Session: FRI 368-390-Metabolic Bone Disease Case Reports (posters)
Poster Board FRI 381
A previously healthy 19-year-old male was referred to our clinic after suffering bilateral femoral neck fractures. As per orthopedic surgery, bones appeared soft during repair and X-rays showed osseous abnormalities. He endorsed aches and pains. Physical examination revealed a well-nourished male with normal muscle strength. Initial tests revealed a severely low phosphorous of 1.4 (2.5-4.5 mg/dL), Mg 2.2 (1.5-2.5 mg/dL), Ca 9.5 (8.9-10.4 mg/dL), BUN 10 (7-20 mg/dL), and Cr 0.66 (0.6-1.26 mg/dL). To evaluate the etiology of hypophosphatemia, further workup showed an inappropriately low vitamin D 1,25 (OH)2 of 16 (18-72 pg/mL), low vitamin D 25(OH) 18 (30-100 ng/mL), normal iPTH, inappropriately normal 24 hour urine phosphorous 385 (360-1600 mg/24h), low 24 hour urine calcium 12 (55-300 mg/24h), elevated alkaline phosphatase 319 (39-117 units/L), and elevated bone isoenzyme 75% (28-66%). Hypophosphatemic osteomalacia was diagnosed, and Neutra Phos (2g/day), calcitriol (0.5 μg BID), and ergocalciferol (50,000 IU biweekly) were initiated. PHEX gene was negative, making X-linked hypophosphatemic rickets unlikely. DXA showed very low bone density, with Z scores of -3.9 (L-spine) and -4.7 (forearm). Bone scan revealed multiple chronic rib fractures. Despite aggressive phosphorous repletion, the maximum phosphorous level achieved was 2.3 (2.5-4.5 mg/dL). Testing was then initiated to evaluate for TIO. Fibroblast growth factor 23 (FGF-23) was normal at 164 (<180 RU/mL), and MRI/PET showed a FDG avid, benign appearing 0.6 x 0.9 cm cortical lesion in the distal right anterior tibial shaft. He was referred orthopedic surgery to have excision of the lesion. Surgical pathology from excision of right distal tibia revealed a phosphaturic mesenchymal tumor (1.5 x 0.9 cm) with focal cortical breakthrough and extension into the adjacent soft tissue with no involvement of the medullary cavity, confirming the diagnosis of TIO. Postoperative laboratory results showed a normal phosphorous of 4.6 and alkaline phosphatase 251 off of phosphorous supplements.

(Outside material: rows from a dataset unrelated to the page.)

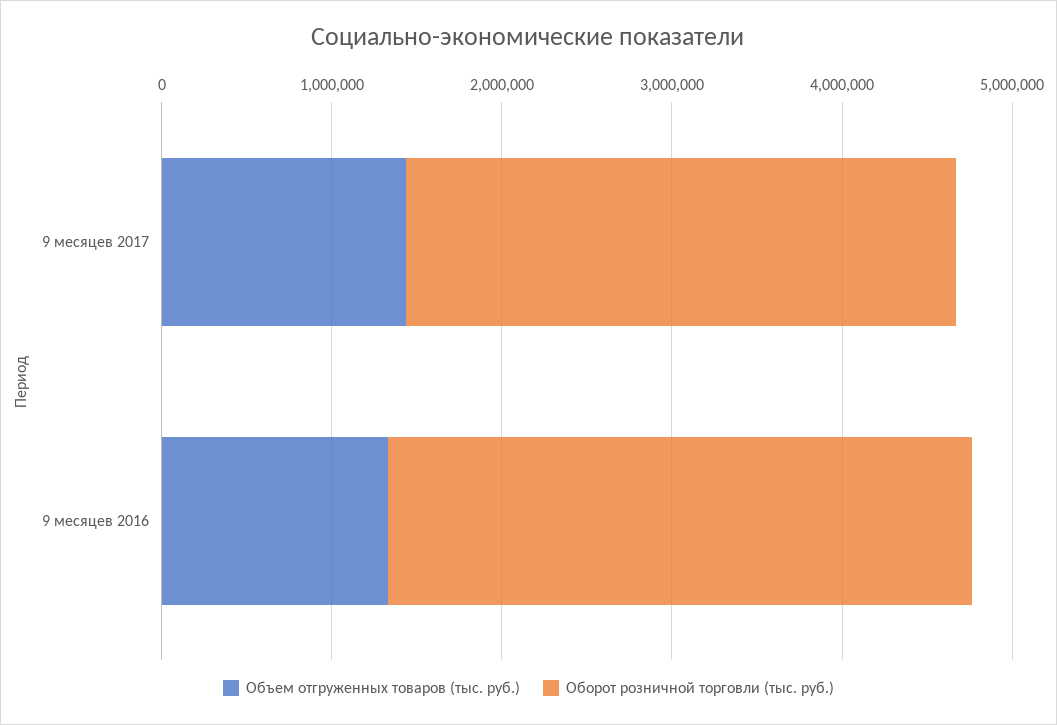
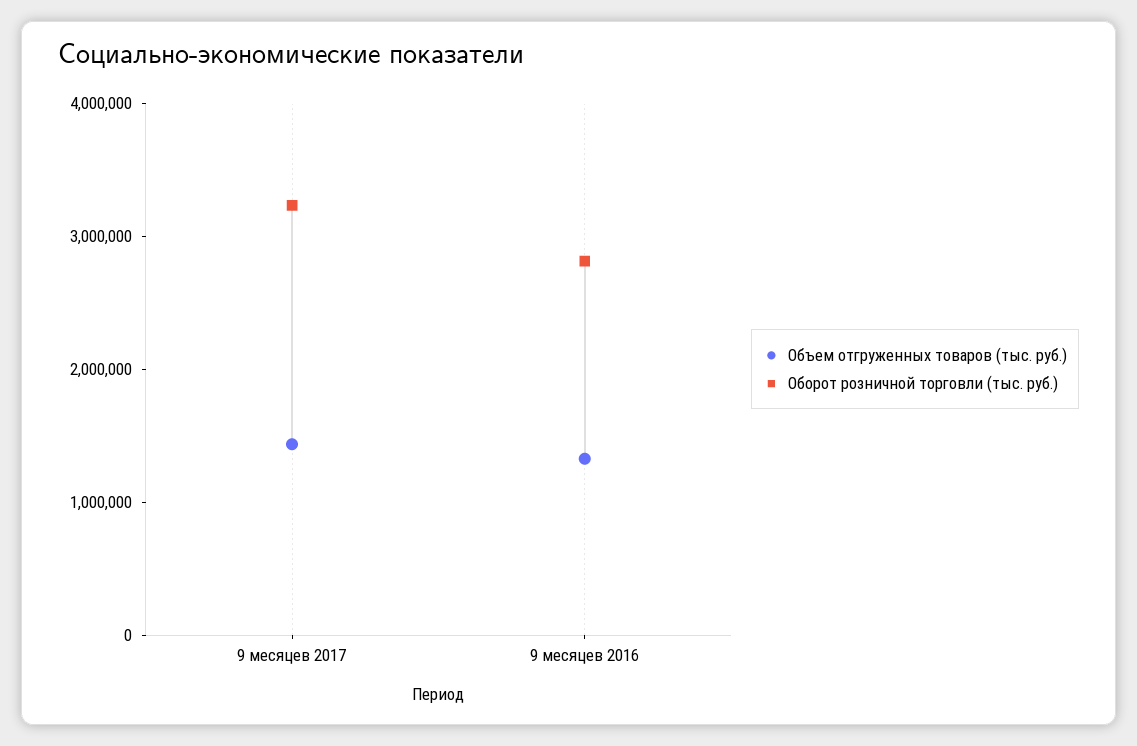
  {
    "Объем отгруженных товаров (тыс. руб.)": {
      "9 месяцев 2017": 1400000,
      "9 месяцев 2016": 1400000
    },
    "Оборот розничной торговли (тыс. руб.)": {
      "9 месяцев 2017": 3200000,
-     "9 месяцев 2016": 3400000
+     "9 месяцев 2016": 2800000
    }
  }

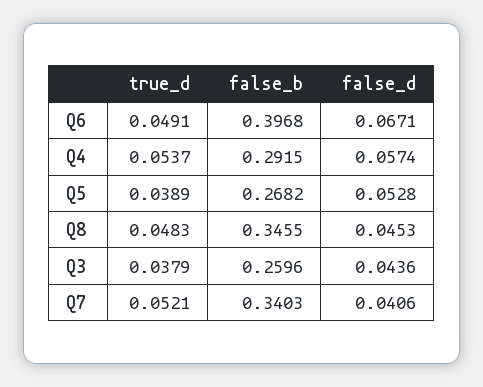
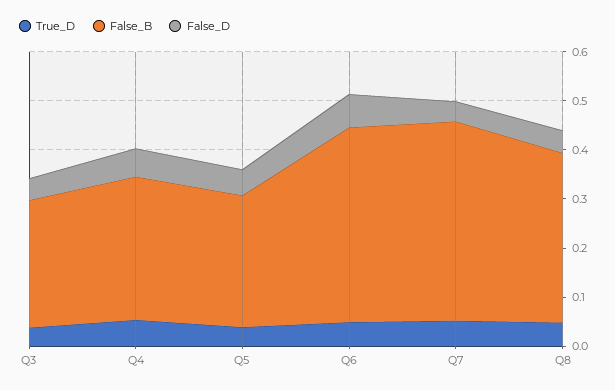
  {
    "true_d": {
      "Q6": 0.0491,
      "Q4": 0.0537,
      "Q5": 0.0389,
      "Q8": 0.0483,
      "Q3": 0.0379,
      "Q7": 0.0521
    },
    "false_b": {
      "Q6": 0.3968,
      "Q4": 0.2915,
      "Q5": 0.2682,
      "Q8": 0.3455,
      "Q3": 0.2596,
-     "Q7": 0.3403
+     "Q7": 0.4
    },
    "false_d": {
      "Q6": 0.0671,
      "Q4": 0.0574,
      "Q5": 0.0528,
      "Q8": 0.0453,
      "Q3": 0.0436,
      "Q7": 0.0406
    }
  }

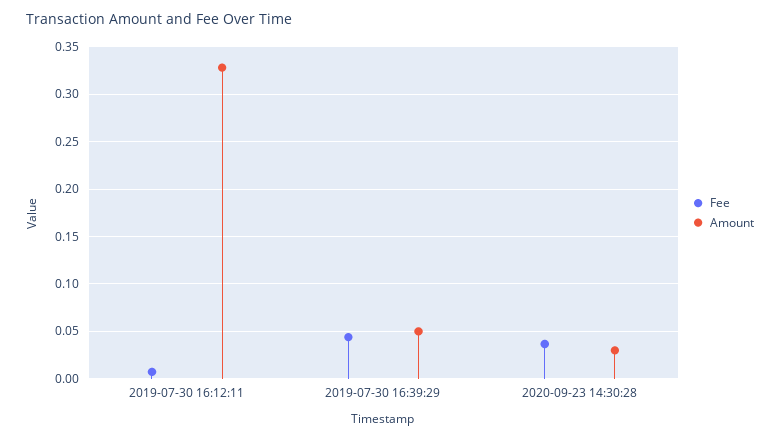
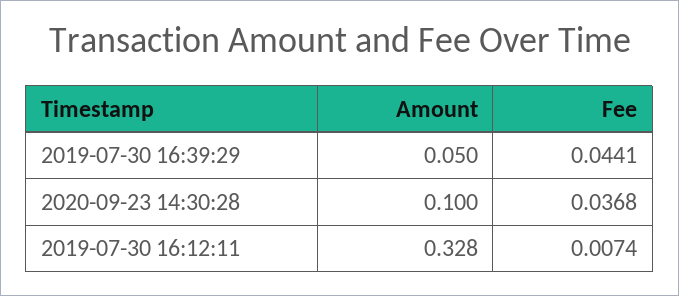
  {
    "Fee": {
      "2019-07-30 16:12:11": 0.0074,
      "2019-07-30 16:39:29": 0.0441,
      "2020-09-23 14:30:28": 0.0368
    },
    "Amount": {
      "2019-07-30 16:12:11": 0.328,
      "2019-07-30 16:39:29": 0.05,
-     "2020-09-23 14:30:28": 0.03
+     "2020-09-23 14:30:28": 0.1
    }
  }

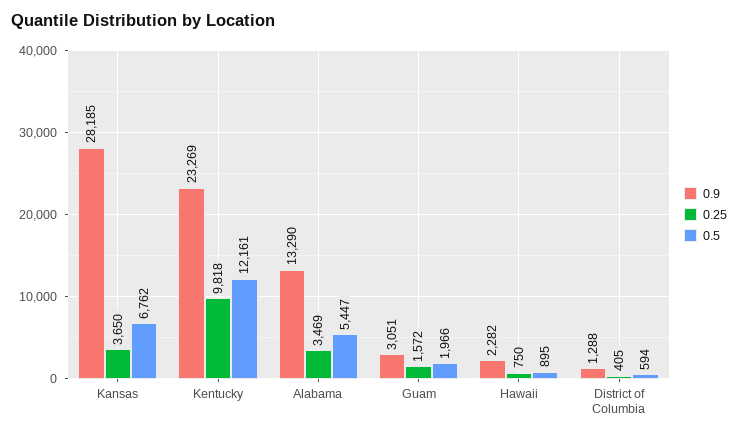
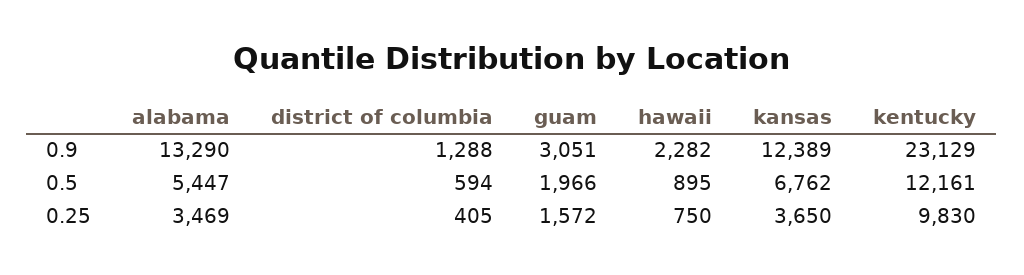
  {
    "0.9": {
-     "Kansas": 28185,
+     "Kansas": 12389,
-     "Kentucky": 23269,
+     "Kentucky": 23129,
      "Alabama": 13290,
      "Guam": 3051,
      "Hawaii": 2282,
      "District of Columbia": 1288
    },
    "0.25": {
      "Kansas": 3650,
-     "Kentucky": 9818,
+     "Kentucky": 9830,
      "Alabama": 3469,
      "Guam": 1572,
      "Hawaii": 750,
      "District of Columbia": 405
    },
    "0.5": {
      "Kansas": 6762,
      "Kentucky": 12161,
      "Alabama": 5447,
      "Guam": 1966,
      "Hawaii": 895,
      "District of Columbia": 594
    }
  }

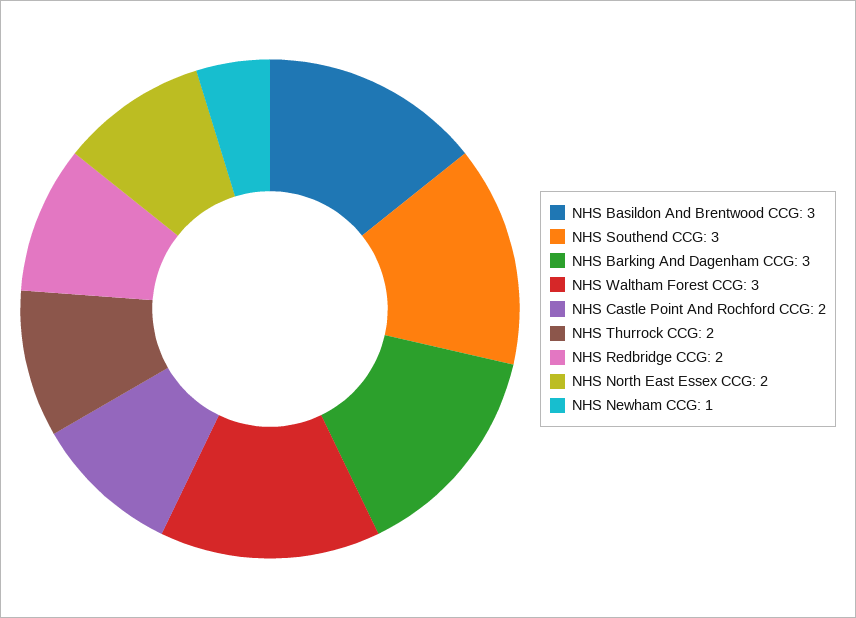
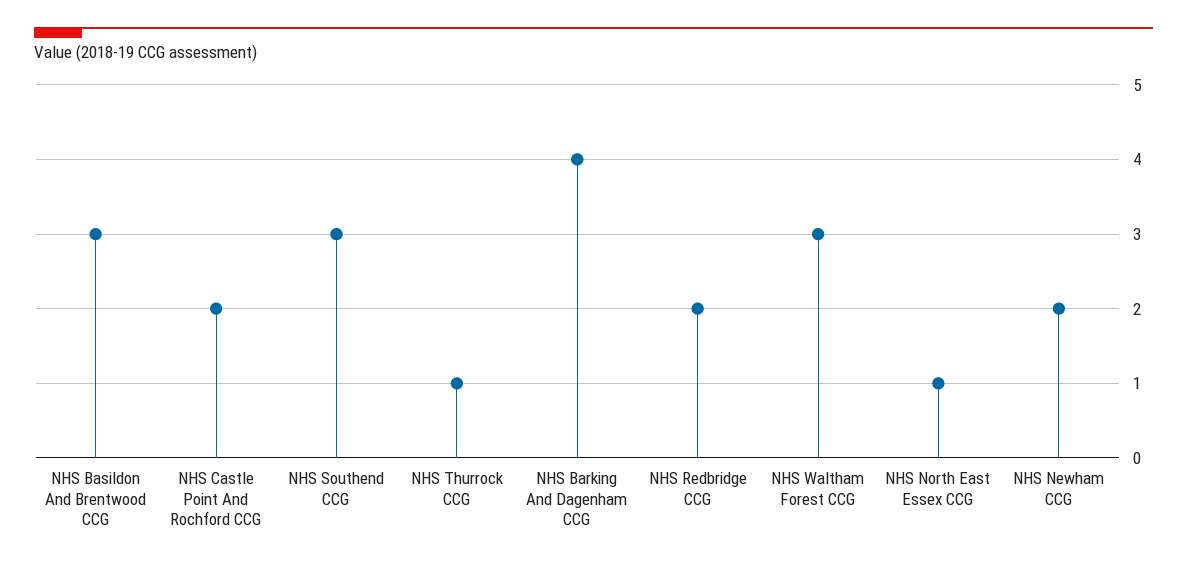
  {
    "NHS Basildon And Brentwood CCG": 3,
    "NHS Southend CCG": 3,
-   "NHS Barking And Dagenham CCG": 3,
+   "NHS Barking And Dagenham CCG": 4,
    "NHS Waltham Forest CCG": 3,
    "NHS Castle Point And Rochford CCG": 2,
-   "NHS Thurrock CCG": 2,
+   "NHS Thurrock CCG": 1,
    "NHS Redbridge CCG": 2,
-   "NHS North East Essex CCG": 2,
+   "NHS North East Essex CCG": 1,
-   "NHS Newham CCG": 1
+   "NHS Newham CCG": 2
  }

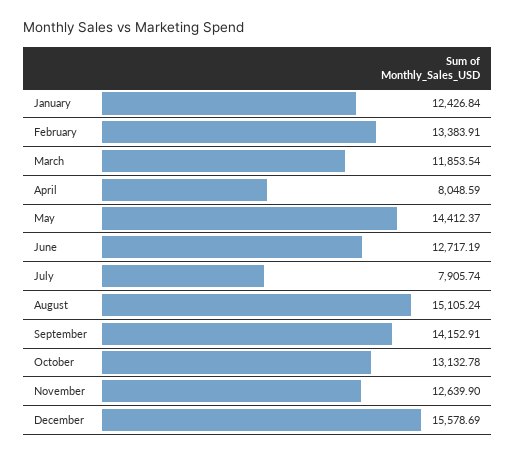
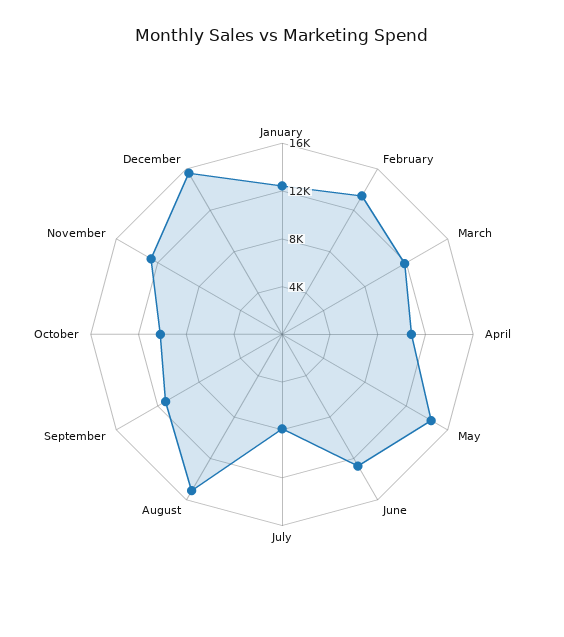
  {
    "January": 12426.84,
    "February": 13383.91,
    "March": 11853.54,
-   "April": 8048.59,
+   "April": 11000,
    "May": 14412.37,
    "June": 12717.19,
    "July": 7905.74,
    "August": 15105.24,
-   "September": 14152.91,
+   "September": 11000,
-   "October": 13132.78,
+   "October": 10000,
    "November": 12639.9,
    "December": 15578.69
  }

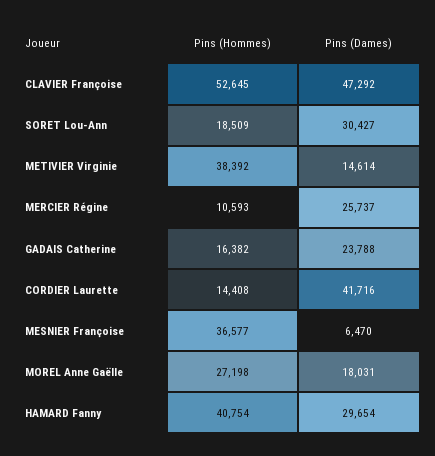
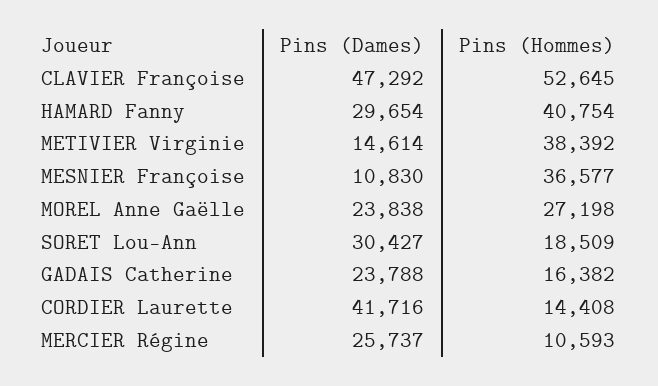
  {
    "Pins (Hommes)": {
      "CLAVIER Françoise": 52645,
      "SORET Lou-Ann": 18509,
      "METIVIER Virginie": 38392,
      "MERCIER Régine": 10593,
      "GADAIS Catherine": 16382,
      "CORDIER Laurette": 14408,
      "MESNIER Françoise": 36577,
      "MOREL Anne Gaëlle": 27198,
      "HAMARD Fanny": 40754
    },
    "Pins (Dames)": {
      "CLAVIER Françoise": 47292,
      "SORET Lou-Ann": 30427,
      "METIVIER Virginie": 14614,
      "MERCIER Régine": 25737,
      "GADAIS Catherine": 23788,
      "CORDIER Laurette": 41716,
-     "MESNIER Françoise": 6470,
+     "MESNIER Françoise": 10830,
-     "MOREL Anne Gaëlle": 18031,
+     "MOREL Anne Gaëlle": 23838,
      "HAMARD Fanny": 29654
    }
  }

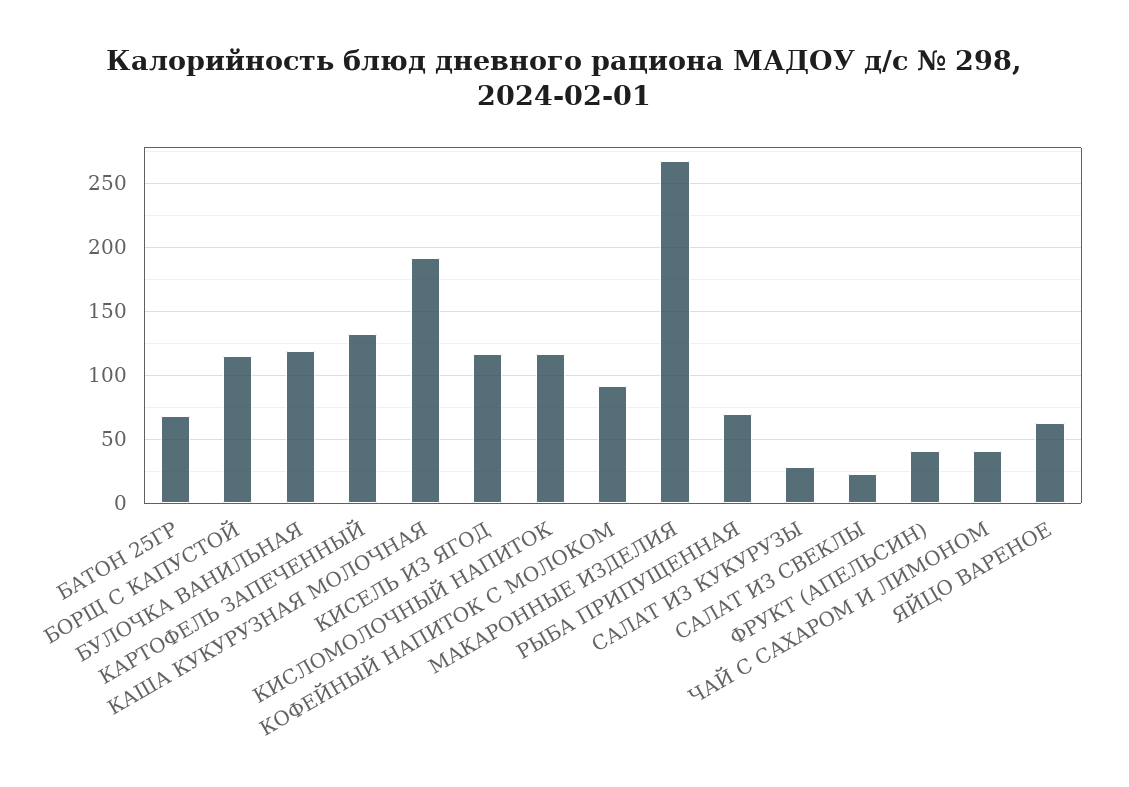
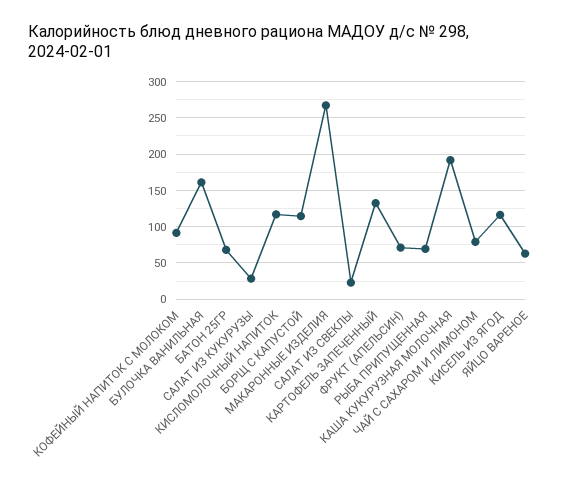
  {
    "БАТОН 25ГР": 70,
    "БОРЩ С КАПУСТОЙ": 115,
-   "БУЛОЧКА ВАНИЛЬНАЯ": 120,
+   "БУЛОЧКА ВАНИЛЬНАЯ": 160,
    "КАРТОФЕЛЬ ЗАПЕЧЕННЫЙ": 135,
    "КАША КУКУРУЗНАЯ МОЛОЧНАЯ": 190,
    "КИСЕЛЬ ИЗ ЯГОД": 115,
    "КИСЛОМОЛОЧНЫЙ НАПИТОК": 115,
    "КОФЕЙНЫЙ НАПИТОК С МОЛОКОМ": 90,
    "МАКАРОННЫЕ ИЗДЕЛИЯ": 265,
    "РЫБА ПРИПУЩЕННАЯ": 70,
    "САЛАТ ИЗ КУКУРУЗЫ": 30,
    "САЛАТ ИЗ СВЕКЛЫ": 25,
-   "ФРУКТ (АПЕЛЬСИН)": 40,
+   "ФРУКТ (АПЕЛЬСИН)": 70,
-   "ЧАЙ С САХАРОМ И ЛИМОНОМ": 40,
+   "ЧАЙ С САХАРОМ И ЛИМОНОМ": 80,
    "ЯЙЦО ВАРЕНОЕ": 65
  }

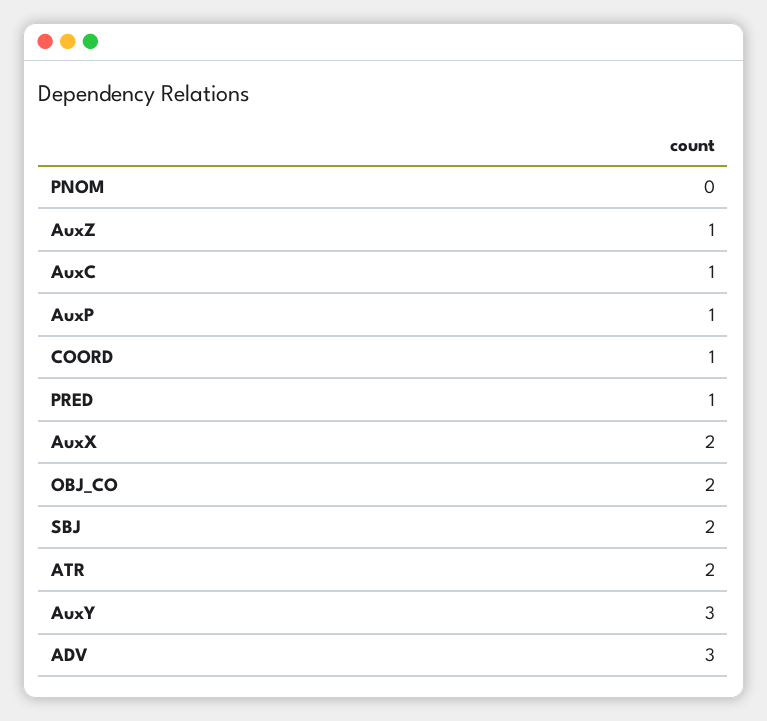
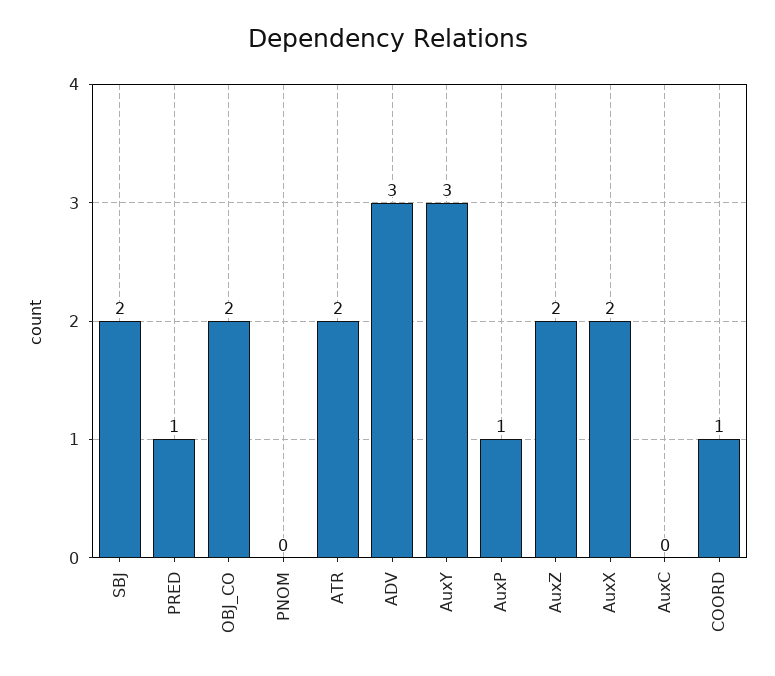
  {
    "PNOM": 0,
-   "AuxZ": 1,
+   "AuxZ": 2,
-   "AuxC": 1,
+   "AuxC": 0,
    "AuxP": 1,
    "COORD": 1,
    "PRED": 1,
    "AuxX": 2,
    "OBJ_CO": 2,
    "SBJ": 2,
    "ATR": 2,
    "AuxY": 3,
    "ADV": 3
  }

The diagnosis of TIO is a challenging one in that the causative tumor is typically small and difficult to locate. Serum FGF-23 levels were normal in this case, suggesting that TIO may be mediated by other tumor-secreted phosphatonins. It is prudent to consider TIO early in the differential diagnosis of hypophosphatemic osteomalacia, and to initiate the search for an underlying tumor even with normal FGF-23 levels.